Hattingen. . Mathias Harmel (63) sagt zwar nichts, aber der Blick des Tai-Chi-Lehrers vom Kneipp-Verein gen Boden verrät: Mit meinen gut gedämpften Laufschuhen habe ich nicht die beste Wahl getroffen für diese 90-minütige Einheit in der chinesischen Kampf- und Bewegungskunst. Wenig später weiß ich, warum.
Mathias Harmel (63) sagt zwar nichts, aber der Blick des Tai-Chi-Lehrers vom Kneipp-Verein gen Boden verrät: Mit meinen gut gedämpften Laufschuhen habe ich nicht die beste Wahl getroffen für diese 90-minütige Einheit in der chinesischen Kampf- und Bewegungskunst. Wenig später weiß ich, warum.
Gelenkstellung optimieren
Bevor Mathias Harmel mit der Kurseinheit beginnt, gibt er mir eine Grundeinweisung in puncto Körperstatik. Wie ich mein Becken in der Waage halte, lässt er mich erspüren, ebenso, wie mir dies mit meinen Schultern gelingt. „Stellen Sie sich vor, die eine ist der Bug und die andere das Heck eines Schiffes, das ganz gerade auf dem Wasser liegt.“ Und dann sagt er mir mit einem nun deutlich sichtbaren Schmunzeln, dass es beim Tai Chi wichtig sei, jeden einzelnen Zeh zu spüren. Okay: Schuhe aus – und los. Ich reihe mich ein in die Gruppe der Teilnehmerinnen, die ins Haus der Diakonie zum Training gekommen sind. Wir machen uns warm.
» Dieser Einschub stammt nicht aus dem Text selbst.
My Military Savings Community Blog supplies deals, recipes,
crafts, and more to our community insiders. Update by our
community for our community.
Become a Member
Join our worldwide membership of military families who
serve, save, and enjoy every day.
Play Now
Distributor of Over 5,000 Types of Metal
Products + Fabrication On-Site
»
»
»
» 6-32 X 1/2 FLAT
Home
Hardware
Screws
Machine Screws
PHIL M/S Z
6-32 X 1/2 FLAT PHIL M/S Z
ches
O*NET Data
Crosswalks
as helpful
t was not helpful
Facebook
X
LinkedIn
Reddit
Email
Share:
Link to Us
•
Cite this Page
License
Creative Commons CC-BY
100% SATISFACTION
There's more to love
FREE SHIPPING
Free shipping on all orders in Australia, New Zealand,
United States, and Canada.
Nahezu synchron mit der Dame zu meiner Linken lasse ich meine Schultern erst vor-, dann rückwärts kreisen, erspüre in meinen nun nur noch besockten Füßen, wie jeder einzelne Zeh Kontakt zum Linoleum hat. Ich halte, während ich meinen Oberkörper langsam aus der Standstellung etwas absenke, meine Mitte in der Waagerechten – und meine Füße fest am Boden.
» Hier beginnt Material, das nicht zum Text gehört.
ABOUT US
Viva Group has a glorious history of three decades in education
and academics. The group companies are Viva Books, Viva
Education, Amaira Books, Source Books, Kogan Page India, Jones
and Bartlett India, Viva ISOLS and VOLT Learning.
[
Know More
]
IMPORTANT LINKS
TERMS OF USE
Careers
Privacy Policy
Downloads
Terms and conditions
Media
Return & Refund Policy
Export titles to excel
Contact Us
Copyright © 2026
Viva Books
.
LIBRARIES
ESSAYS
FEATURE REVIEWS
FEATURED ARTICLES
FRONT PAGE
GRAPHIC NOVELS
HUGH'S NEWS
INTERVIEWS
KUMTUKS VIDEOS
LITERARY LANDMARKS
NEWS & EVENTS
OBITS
Allmählich bekomme ich eine erste Ahnung davon, was Mathias Harmel vorhin damit gemeint hat, als er sagte: Ein Kernprinzip des Tai Chi sei es, die Stellung der Gelenke zu optimieren, isolierte Körperteile verbunden miteinander zu bewegen. Doch meine Euphorie verfliegt rasch, als wir zu meditativen chinesischen Klängen die erste Tai-Chi-Form durchlaufen: die „Erde“.
Zwar erkenne ich einzelne Bewegungsteile vom Aufwärmen wieder. Doch die knapp zehnminütige Form – eine Abfolge einzelner Tai-Chi-Übungen – auch nur halbwegs fehlerfrei hinzubekommen, gelingt mir nicht.
Die anderen beruhigen mich: Sie machen Tai Chi ja auch alle schon mehr als zehn Jahre. Dann sollte ich die „Erde“ zumindest mit Ende 50 verstanden haben.
Wir gehen im Kreis, lockern uns, es folgen die nächsten Formen. Wir vollführen langsame fließende Bewegungen – typisch für den Yang-Stil, in dem Mathias Harmel seine Stunden abhält. Ich spüre, wie sich meine Gedanken sammeln, ich jetzt nur noch auf meinen Körper und die nächste Figur konzentriert bin . . .
Dass Tai Chi auch als „Meditation in Bewegung“ bezeichnet wird: Spätestens in diesem Moment kann ich es nachvollziehen.